Graves’ son, Earl “Butch” Graves, Jr. confirmed the news in posts on his social media accounts, saying his dad died after a long battle with Alzheimer’s.

“I loved and admired this giant of a man, and am blessed to be his namesake,” Graves tweeted.

Graves, Sr. founded Black Enterprise in 1970 as a resource for business and investing advice for African Americans. In his award-winning bestseller, How To Succeed In Business Without Being White, Graves stated his purpose for founding Black Enterprise was to show the African American community how to thrive in corporate America.

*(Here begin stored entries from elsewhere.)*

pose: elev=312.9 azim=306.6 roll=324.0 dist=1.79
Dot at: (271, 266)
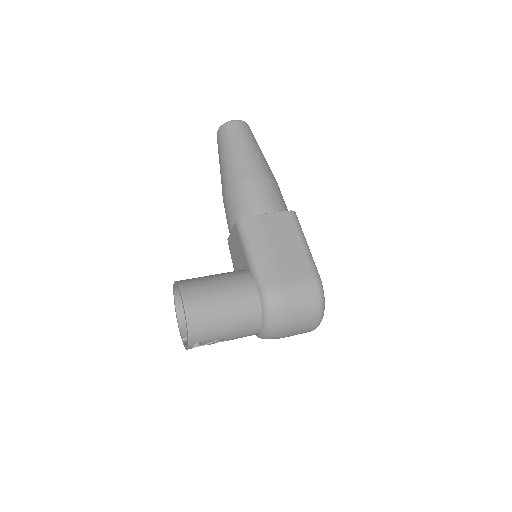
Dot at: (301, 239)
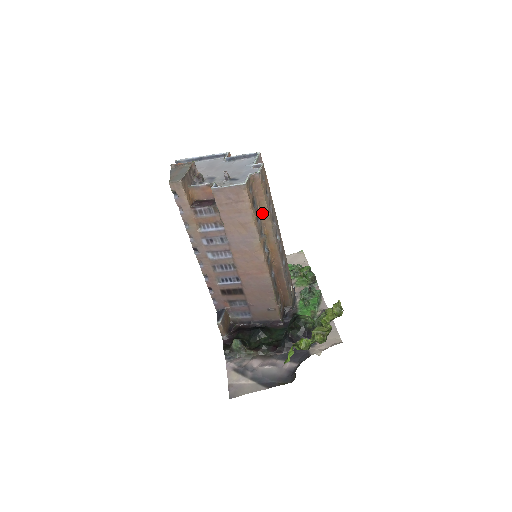
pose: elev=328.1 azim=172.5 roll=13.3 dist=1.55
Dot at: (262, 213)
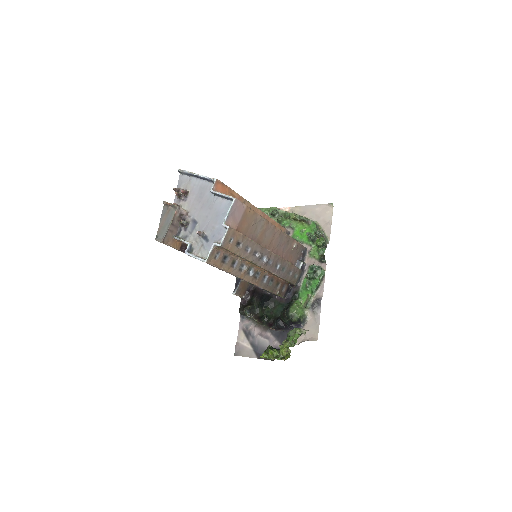
Dot at: (239, 256)
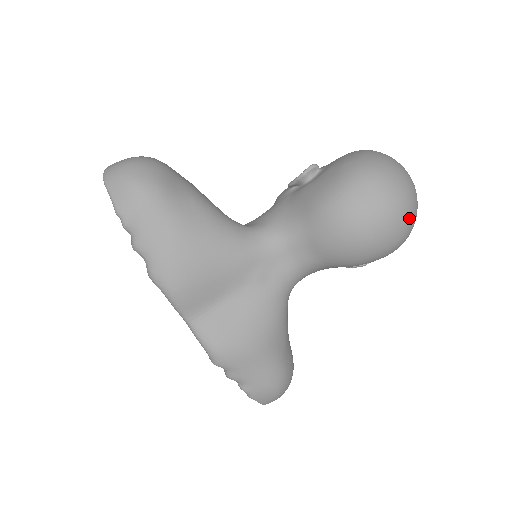
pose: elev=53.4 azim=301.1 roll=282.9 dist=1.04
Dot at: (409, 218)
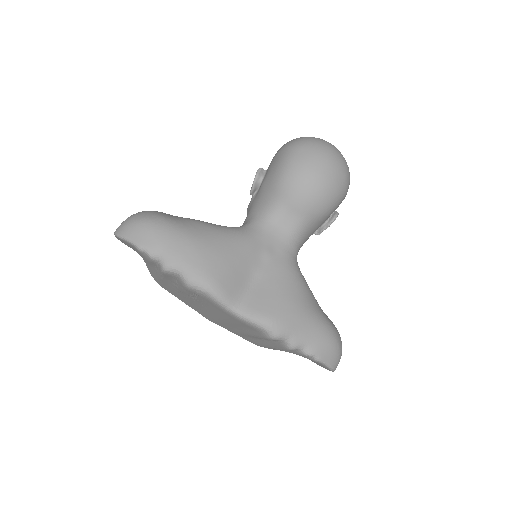
Dot at: (342, 159)
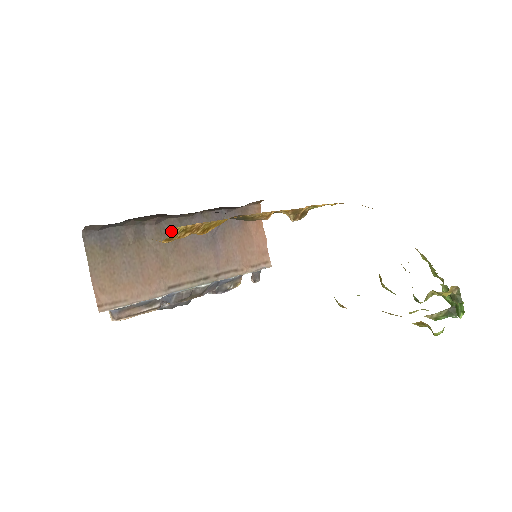
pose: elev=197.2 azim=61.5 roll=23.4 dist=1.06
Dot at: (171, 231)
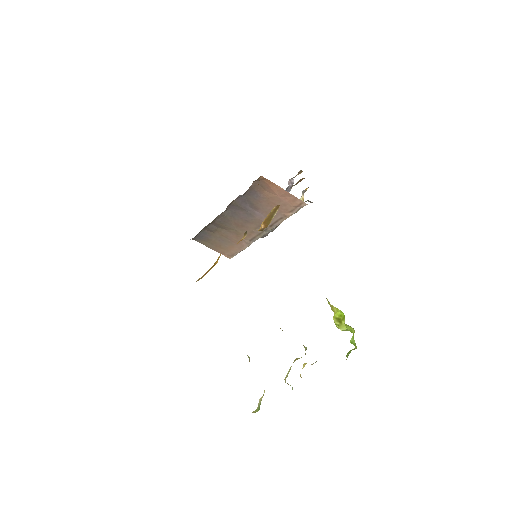
Dot at: (225, 220)
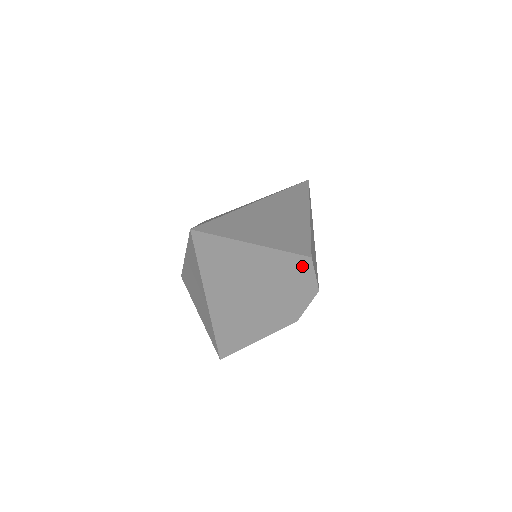
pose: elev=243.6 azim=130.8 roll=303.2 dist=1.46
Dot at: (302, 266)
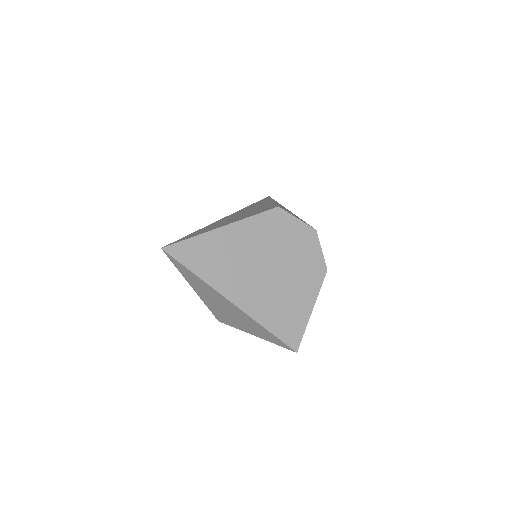
Dot at: (279, 219)
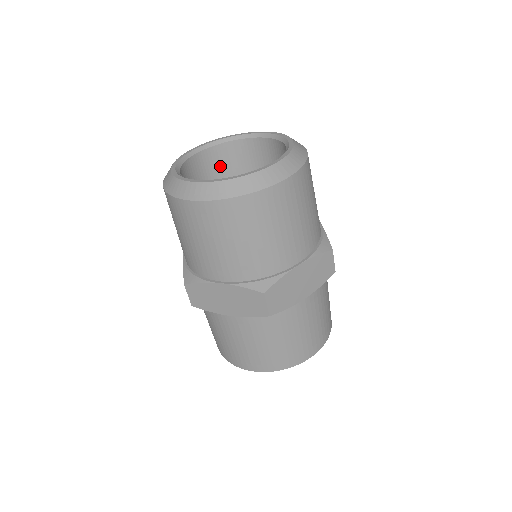
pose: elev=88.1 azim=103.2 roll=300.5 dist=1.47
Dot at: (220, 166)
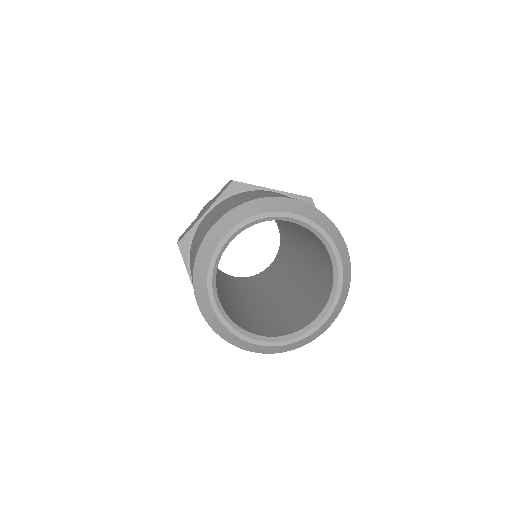
Dot at: occluded
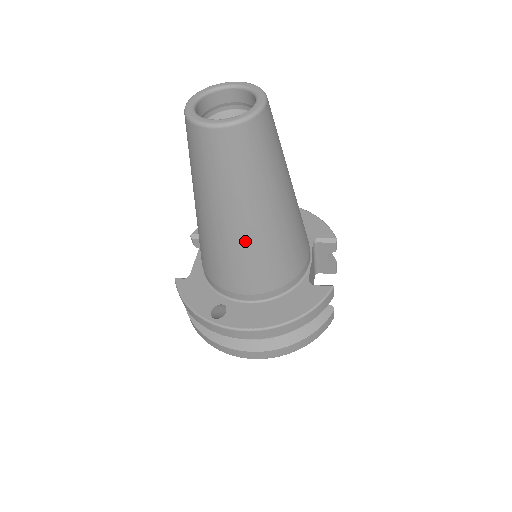
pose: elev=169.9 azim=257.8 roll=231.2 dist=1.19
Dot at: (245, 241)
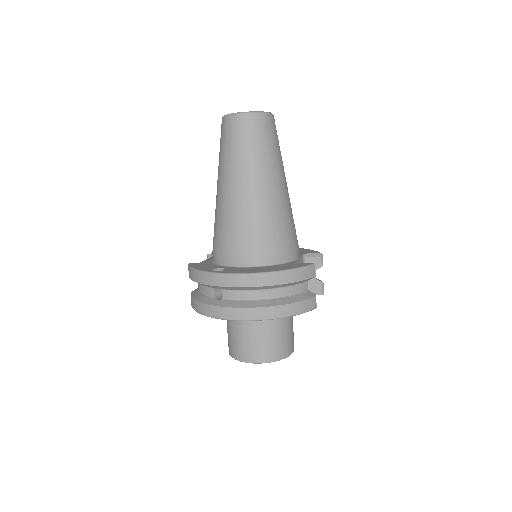
Dot at: (248, 203)
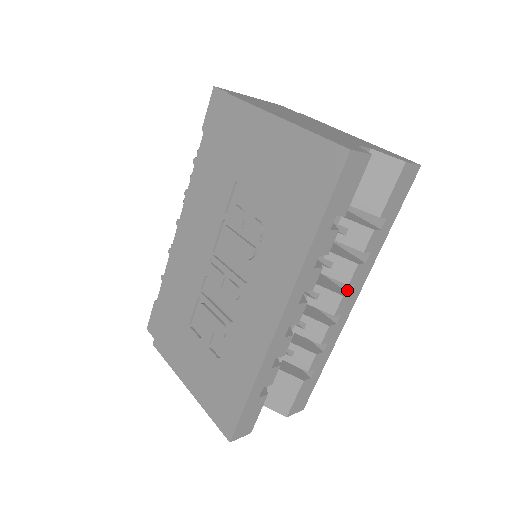
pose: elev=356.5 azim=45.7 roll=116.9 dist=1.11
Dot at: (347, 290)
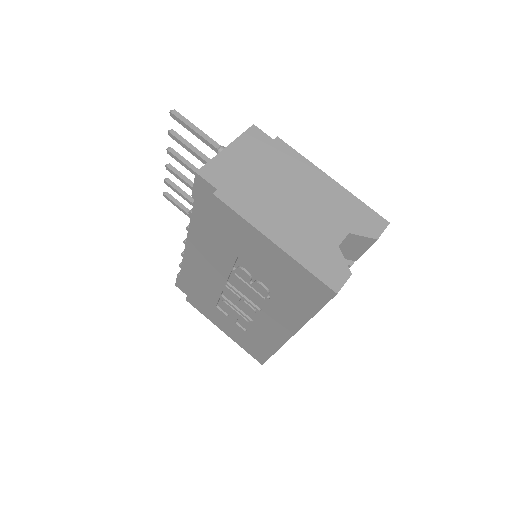
Dot at: occluded
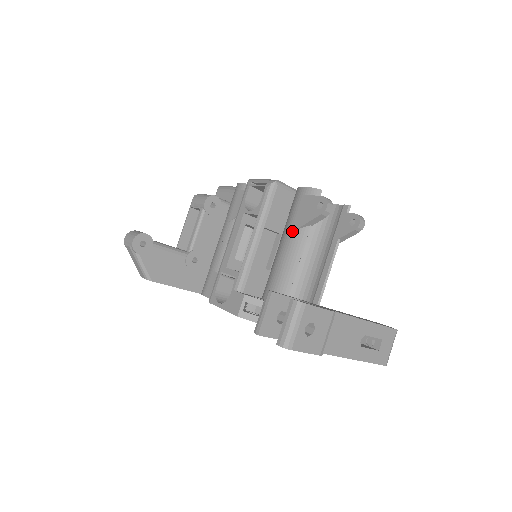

“The time was ripe for a magazine devoted to economic development in the African American community. The publication was committed to the task of educating, inspiring and uplifting its readers. My goal was to show them how to thrive professionally, economically and as proactive, empowered citizens.”

Outside of founding Black Enterprise, Graves was involved in several other businesses. At one point, he operated Pepsi-Cola distribution in Washington, DC. Graves was a strong advocate for African American inclusion in corporate America. As such, he was one of few African-Americans to serve on the boards of major corporations such as American Airlines, Daimler Chrysler, and Rohm & Hass and Federated Department Stores (Macy’s).

Black Enterprise posted on his passing via their social media accounts.

“We will evermore celebrate his life and legacy, in this, our 50th Anniversary Year, and beyond,” Black Enterprise captioned in their post.